THE PROBLEM:
Reproduce everything from the row containing "Mark 'trachea'. (SVG masks)" down to the last row, swapping "gallbladder" for "pancreas" and leaving everything else unchanged.
----
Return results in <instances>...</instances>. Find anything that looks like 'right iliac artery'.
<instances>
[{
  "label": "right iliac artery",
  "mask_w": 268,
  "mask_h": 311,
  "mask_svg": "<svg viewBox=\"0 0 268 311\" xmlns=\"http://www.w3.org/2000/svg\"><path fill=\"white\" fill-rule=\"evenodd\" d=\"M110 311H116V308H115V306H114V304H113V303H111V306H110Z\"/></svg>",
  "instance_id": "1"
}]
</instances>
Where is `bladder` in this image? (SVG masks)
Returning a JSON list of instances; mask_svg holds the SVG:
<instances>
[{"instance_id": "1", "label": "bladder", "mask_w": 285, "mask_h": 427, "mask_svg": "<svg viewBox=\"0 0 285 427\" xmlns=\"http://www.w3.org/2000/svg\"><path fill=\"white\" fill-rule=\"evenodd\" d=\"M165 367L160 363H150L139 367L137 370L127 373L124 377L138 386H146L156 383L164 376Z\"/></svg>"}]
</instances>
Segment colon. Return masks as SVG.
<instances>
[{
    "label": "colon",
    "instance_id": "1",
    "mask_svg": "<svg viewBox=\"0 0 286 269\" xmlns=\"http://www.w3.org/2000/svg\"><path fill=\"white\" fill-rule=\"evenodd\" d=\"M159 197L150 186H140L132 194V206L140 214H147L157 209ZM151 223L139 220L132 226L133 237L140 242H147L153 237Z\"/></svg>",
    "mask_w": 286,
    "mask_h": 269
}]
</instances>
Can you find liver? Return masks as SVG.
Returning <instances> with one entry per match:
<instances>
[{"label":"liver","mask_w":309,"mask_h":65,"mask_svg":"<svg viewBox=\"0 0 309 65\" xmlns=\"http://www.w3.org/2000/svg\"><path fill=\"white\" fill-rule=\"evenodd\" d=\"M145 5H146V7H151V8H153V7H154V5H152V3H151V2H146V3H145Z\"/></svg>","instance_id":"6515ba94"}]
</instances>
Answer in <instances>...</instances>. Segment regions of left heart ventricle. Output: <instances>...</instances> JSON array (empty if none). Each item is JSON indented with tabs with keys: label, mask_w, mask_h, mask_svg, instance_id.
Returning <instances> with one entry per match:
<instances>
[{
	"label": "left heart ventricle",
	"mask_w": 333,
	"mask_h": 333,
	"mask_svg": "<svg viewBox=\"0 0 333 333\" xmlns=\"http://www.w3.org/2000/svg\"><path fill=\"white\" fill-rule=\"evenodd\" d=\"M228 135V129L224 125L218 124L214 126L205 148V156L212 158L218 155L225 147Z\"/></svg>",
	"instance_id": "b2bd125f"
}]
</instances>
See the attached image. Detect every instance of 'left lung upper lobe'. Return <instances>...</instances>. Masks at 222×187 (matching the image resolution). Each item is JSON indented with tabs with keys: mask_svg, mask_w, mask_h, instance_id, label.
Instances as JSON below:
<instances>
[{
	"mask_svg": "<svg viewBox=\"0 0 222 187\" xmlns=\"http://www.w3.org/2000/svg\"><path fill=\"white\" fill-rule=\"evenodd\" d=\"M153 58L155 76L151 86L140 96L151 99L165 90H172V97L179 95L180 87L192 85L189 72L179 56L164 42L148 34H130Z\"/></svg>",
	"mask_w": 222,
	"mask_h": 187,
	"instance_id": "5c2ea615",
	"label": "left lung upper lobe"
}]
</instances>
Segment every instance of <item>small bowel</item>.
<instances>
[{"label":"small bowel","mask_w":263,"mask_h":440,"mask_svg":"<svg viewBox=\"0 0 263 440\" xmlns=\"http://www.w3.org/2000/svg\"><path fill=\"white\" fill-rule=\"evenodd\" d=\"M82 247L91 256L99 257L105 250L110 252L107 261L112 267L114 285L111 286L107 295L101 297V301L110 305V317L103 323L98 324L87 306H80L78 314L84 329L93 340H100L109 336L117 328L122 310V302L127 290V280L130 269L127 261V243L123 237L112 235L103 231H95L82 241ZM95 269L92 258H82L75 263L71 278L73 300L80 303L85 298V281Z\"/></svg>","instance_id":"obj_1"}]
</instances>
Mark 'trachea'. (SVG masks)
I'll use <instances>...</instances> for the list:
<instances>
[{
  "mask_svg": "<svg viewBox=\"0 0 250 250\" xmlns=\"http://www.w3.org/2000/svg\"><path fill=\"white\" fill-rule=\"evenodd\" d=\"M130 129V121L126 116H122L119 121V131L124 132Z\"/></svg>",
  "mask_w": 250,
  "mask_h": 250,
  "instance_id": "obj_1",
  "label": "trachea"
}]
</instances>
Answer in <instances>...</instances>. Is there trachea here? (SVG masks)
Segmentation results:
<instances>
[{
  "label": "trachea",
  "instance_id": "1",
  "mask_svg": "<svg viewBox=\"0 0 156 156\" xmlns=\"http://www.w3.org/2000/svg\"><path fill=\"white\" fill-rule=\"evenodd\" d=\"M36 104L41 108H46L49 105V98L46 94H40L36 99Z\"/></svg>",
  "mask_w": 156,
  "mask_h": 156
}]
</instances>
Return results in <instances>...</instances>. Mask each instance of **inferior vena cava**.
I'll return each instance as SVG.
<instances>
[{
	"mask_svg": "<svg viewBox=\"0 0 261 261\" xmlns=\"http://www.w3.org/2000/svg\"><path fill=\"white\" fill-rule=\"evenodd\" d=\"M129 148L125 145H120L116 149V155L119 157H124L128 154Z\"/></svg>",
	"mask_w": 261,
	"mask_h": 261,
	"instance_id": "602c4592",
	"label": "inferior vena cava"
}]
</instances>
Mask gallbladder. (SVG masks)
----
FINISHED EXERCISE:
Mark 'trachea'. (SVG masks)
I'll use <instances>...</instances> for the list:
<instances>
[{
  "mask_svg": "<svg viewBox=\"0 0 250 250\" xmlns=\"http://www.w3.org/2000/svg\"><path fill=\"white\" fill-rule=\"evenodd\" d=\"M130 129V121L126 116H122L119 121V131L124 132Z\"/></svg>",
  "mask_w": 250,
  "mask_h": 250,
  "instance_id": "obj_1",
  "label": "trachea"
}]
</instances>
Answer in <instances>...</instances>. Is there trachea here? (SVG masks)
Segmentation results:
<instances>
[{
  "label": "trachea",
  "instance_id": "1",
  "mask_svg": "<svg viewBox=\"0 0 156 156\" xmlns=\"http://www.w3.org/2000/svg\"><path fill=\"white\" fill-rule=\"evenodd\" d=\"M36 104L41 108H46L49 105V98L46 94H40L36 99Z\"/></svg>",
  "mask_w": 156,
  "mask_h": 156
}]
</instances>
Return results in <instances>...</instances>. Mask each instance of **inferior vena cava**.
I'll return each instance as SVG.
<instances>
[{
	"mask_svg": "<svg viewBox=\"0 0 261 261\" xmlns=\"http://www.w3.org/2000/svg\"><path fill=\"white\" fill-rule=\"evenodd\" d=\"M129 148L125 145H120L116 149V155L119 157H124L128 154Z\"/></svg>",
	"mask_w": 261,
	"mask_h": 261,
	"instance_id": "602c4592",
	"label": "inferior vena cava"
}]
</instances>
Mask pancreas. (SVG masks)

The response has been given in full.